**** Kutipan Dokumen ****

MENGEBOR TANPA CASING (?) / LALAI MEMASANG CASING (?)

Istilah “mengebor tanpa casing” atau “lalai memasang casing” – sehingga mengakibatkan kejadian munculnya lumpur dalam skala massif ke permukaan – yang dijadikan argumen dari tuduhan banyak pihak (termasuk kepolisian) terhadap Lapindo merupakan istilah yang membingungkan. Karena sebenarnya yang terjadi adalah: dalam mengebor sumur Banjar-Panji-1 Lapindo “sudah” memasang casing 30 inchi pada kedalaman 150 feet, casing 20 inchi pada 1195 feet, casing (liner) 16 inchi pada 2385 feet dan casing 13-3/8 inchi pada 3580 feet (Bahan presentasi Lapindo Press Rilis ke wartawan, 15 Juni 2006). Nah, ketika mereka mengebor lapisan bumi dari kedalaman 3580 feet sampai ke 9297 feet, mereka “belum” memasang casing 9-5/8 inchi yang rencananya akan dipasang précis di kedalaman batas antara Formasi Kalibeng Bawah dengan Formasi Kujung, yang dalam hal ini ternyata ketemunya di kedalaman 9297 feet tersebut. Dalam teknik pengeboran lapisan bumi, tentunya kita tidak mengebor lapisan baru dengan memasang casing menembus lapisan terlebih dulu, tapi setelah menembus/membuka lapisan baru tersebut menjadi lubang – barulah kita turunkan casing untuk menahan lubang supaya tidak runtuh, dan supaya dapat digunakan dalam proses eksplorasi selanjutnya (testing, produksi dsb).

**** Data yang Diberikan ****

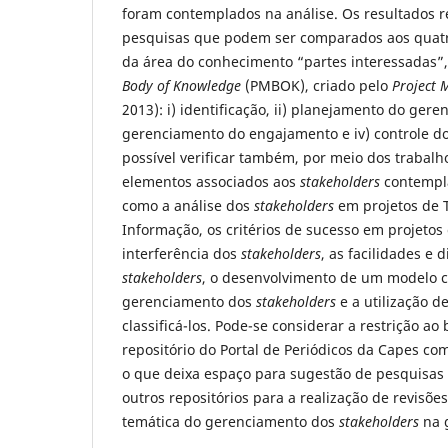
foram contemplados na análise. Os resultados 
pesquisas que podem ser comparados aos quatr
da área do conhecimento “partes interessadas”
Body of Knowledge
(PMBOK), criado pelo
Project 
2013): i) identificação, ii) planejamento do geren
gerenciamento do engajamento e iv) controle d
possível verificar também, por meio dos trabalh
elementos associados aos
stakeholders
contempla
como a análise dos
stakeholders
em projetos de 
Informação, os critérios de sucesso em projetos
interferência dos
stakeholders
, as facilidades e 
stakeholders
, o desenvolvimento de um modelo 
gerenciamento dos
stakeholders
e a utilização d
classificá-los. Pode-se considerar a restrição ao
repositório do Portal de Periódicos da Capes com
o que deixa espaço para sugestão de pesquisas
outros repositórios para a realização de revisõe
temática do gerenciamento dos
stakeholders
na g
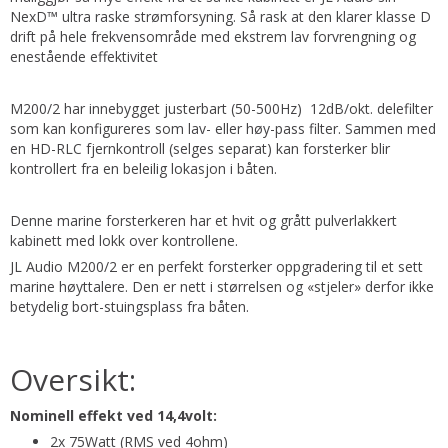
NexD™ ultra raske strømforsyning. Så rask at den klarer klasse D
drift på hele frekvensområde med ekstrem lav forvrengning og
enestående effektivitet
M200/2 har innebygget justerbart (50-500Hz) 12dB/okt. delefilter
som kan konfigureres som lav- eller høy-pass filter. Sammen med
en HD-RLC fjernkontroll (selges separat) kan forsterker blir
kontrollert fra en beleilig lokasjon i båten.
Denne marine forsterkeren har et hvit og grått pulverlakkert
kabinett med lokk over kontrollene.
JL Audio M200/2 er en perfekt forsterker oppgradering til et sett
marine høyttalere. Den er nett i størrelsen og «stjeler» derfor ikke
betydelig bort-stuingsplass fra båten.
Oversikt:
Nominell effekt ved 14,4volt:
2x 75Watt (RMS ved 4ohm)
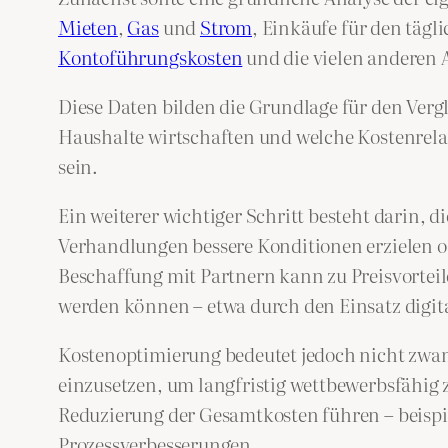
Mieten
,
Gas
und
Strom
, Einkäufe für den tägl
Kontoführungskosten
und die vielen anderen 
Diese Daten bilden die Grundlage für den Ver
Haushalte wirtschaften und welche Kostenrel
sein.
Ein weiterer wichtiger Schritt besteht darin, 
Verhandlungen bessere Konditionen erzielen o
Beschaffung mit Partnern kann zu Preisvorteile
werden können – etwa durch den Einsatz digita
Kostenoptimierung bedeutet jedoch nicht zwan
einzusetzen, um langfristig wettbewerbsfähig 
Reduzierung der Gesamtkosten führen – beispie
Prozessverbesserungen.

****

● Perintah Tugas
Lanjutkan tulisan tentang pemasangan casing di sumur Banjar-Panji-1 mulai setelah kalimat terakhirnya. Entri-entri ini diambil dari sumber lain.

● Jawaban Tugas
Ada juga argumen yang dipicu oleh bocornya surat internal partner (Medco) ke media massa (Kompas, 14 Juni 2006) yang menyebutkan bahwa pada 18 Mei 2006, Medco sudah mengingatkan Lapindo sebagai operator untuk konsisten pada program, yaitu memasang casing 9-5/8 inchi di kedalaman 8500 feet. Maksudnya mungkin setelah memasang casing untuk melindungi lubang dari 3580 s/d 8500 feet itu, maka diperkirakan operasi pemboran akan aman di kedalaman-kedalaman berikutnya. Belum tentu juga! Pada saat itu mereka belum mengetahui sampai berapa dalam lagi mereka harus mengebor dalam kondisi tekanan tinggi (over-pressure) sehinga mencapai puncak Formasi Kujung yang relatif tekanannya lebih rendah dari Formasi Kalibeng yang sedang mereka tembus di kedalaman 8000-9000an feet tersebut. Yang menarik lagi dari argumen-argumen yang mendasari surat yang ”bocor” tersebut adalah:

  1. Sebenarnya bagaimana bunyi program casing 9-5/8 yang tertulis dalam buku program pemboran Banjar-Panji-1?
    1. Kalau bunyinya: “Pasang casing di kedalaman +/- 8500 feet atau apabila telah menembus puncak dari Formasi Kujung; tergantung dari mana yang dicapai terlebih dulu” maka dalam hal kedalaman 8500 feet telah dicapai tapi belum menyentuh puncak dari Formasi Kujung, seharusnyalah pemboran dihentikan untuk evaluasi dalam rangka memasang casing.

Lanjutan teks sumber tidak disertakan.